Task goal: Below are some entries. Repeat exactly the lines from the one with "financial supporter after all fees" through the one with "Aryan Chopra", and only those.

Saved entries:
=-=-=-=-=

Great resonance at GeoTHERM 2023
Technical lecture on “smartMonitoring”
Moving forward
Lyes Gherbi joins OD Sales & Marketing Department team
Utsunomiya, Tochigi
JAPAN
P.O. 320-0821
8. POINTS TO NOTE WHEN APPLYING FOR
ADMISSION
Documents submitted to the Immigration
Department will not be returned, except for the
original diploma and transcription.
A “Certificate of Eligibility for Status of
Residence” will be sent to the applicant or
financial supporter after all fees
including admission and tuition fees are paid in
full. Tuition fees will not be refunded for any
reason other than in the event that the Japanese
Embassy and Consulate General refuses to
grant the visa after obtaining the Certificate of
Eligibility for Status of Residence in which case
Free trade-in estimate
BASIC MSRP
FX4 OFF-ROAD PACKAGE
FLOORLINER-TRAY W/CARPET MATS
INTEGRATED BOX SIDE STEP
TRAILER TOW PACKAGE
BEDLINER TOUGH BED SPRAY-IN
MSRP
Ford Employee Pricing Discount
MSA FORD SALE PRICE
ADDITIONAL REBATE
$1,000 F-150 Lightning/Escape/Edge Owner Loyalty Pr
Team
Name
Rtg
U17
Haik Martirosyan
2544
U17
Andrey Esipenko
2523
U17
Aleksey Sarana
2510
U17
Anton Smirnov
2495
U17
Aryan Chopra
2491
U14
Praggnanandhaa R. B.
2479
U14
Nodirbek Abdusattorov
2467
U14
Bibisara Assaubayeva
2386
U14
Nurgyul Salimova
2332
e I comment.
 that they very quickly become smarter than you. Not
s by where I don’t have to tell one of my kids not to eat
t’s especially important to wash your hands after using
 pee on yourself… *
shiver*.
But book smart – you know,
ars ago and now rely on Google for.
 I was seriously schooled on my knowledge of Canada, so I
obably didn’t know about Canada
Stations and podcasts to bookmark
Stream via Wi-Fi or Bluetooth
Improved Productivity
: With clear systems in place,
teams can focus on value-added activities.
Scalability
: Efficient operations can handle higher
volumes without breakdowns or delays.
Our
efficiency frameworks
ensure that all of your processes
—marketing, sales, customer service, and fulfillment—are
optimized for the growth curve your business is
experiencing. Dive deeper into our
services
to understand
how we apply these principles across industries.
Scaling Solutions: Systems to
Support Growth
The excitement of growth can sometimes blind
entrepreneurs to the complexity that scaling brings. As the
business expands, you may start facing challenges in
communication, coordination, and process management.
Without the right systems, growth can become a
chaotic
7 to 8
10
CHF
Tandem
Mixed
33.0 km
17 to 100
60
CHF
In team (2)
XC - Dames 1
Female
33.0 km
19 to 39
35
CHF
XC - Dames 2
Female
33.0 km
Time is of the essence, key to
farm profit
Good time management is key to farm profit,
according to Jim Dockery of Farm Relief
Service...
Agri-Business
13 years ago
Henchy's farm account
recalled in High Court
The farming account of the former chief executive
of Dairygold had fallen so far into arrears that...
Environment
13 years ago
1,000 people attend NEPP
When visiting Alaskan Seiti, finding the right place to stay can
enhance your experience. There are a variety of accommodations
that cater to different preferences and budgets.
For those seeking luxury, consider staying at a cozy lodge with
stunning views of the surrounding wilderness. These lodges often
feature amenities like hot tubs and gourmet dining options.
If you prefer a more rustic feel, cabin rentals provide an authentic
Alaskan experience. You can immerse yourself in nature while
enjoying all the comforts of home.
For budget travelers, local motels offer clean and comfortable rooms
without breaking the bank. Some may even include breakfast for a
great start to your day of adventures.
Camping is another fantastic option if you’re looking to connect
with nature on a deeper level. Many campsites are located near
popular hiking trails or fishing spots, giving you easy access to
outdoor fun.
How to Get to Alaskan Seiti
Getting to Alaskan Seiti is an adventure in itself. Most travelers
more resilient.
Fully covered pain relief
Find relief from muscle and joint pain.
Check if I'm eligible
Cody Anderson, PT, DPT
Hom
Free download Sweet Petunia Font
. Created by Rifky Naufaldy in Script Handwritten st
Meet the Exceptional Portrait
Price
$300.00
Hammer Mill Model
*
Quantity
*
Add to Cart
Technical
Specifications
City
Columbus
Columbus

=-=-=-=-=

Answer section:
financial supporter after all fees
including admission and tuition fees are paid in
full. Tuition fees will not be refunded for any
reason other than in the event that the Japanese
Embassy and Consulate General refuses to
grant the visa after obtaining the Certificate of
Eligibility for Status of Residence in which case
Free trade-in estimate
BASIC MSRP
FX4 OFF-ROAD PACKAGE
FLOORLINER-TRAY W/CARPET MATS
INTEGRATED BOX SIDE STEP
TRAILER TOW PACKAGE
BEDLINER TOUGH BED SPRAY-IN
MSRP
Ford Employee Pricing Discount
MSA FORD SALE PRICE
ADDITIONAL REBATE
$1,000 F-150 Lightning/Escape/Edge Owner Loyalty Pr
Team
Name
Rtg
U17
Haik Martirosyan
2544
U17
Andrey Esipenko
2523
U17
Aleksey Sarana
2510
U17
Anton Smirnov
2495
U17
Aryan Chopra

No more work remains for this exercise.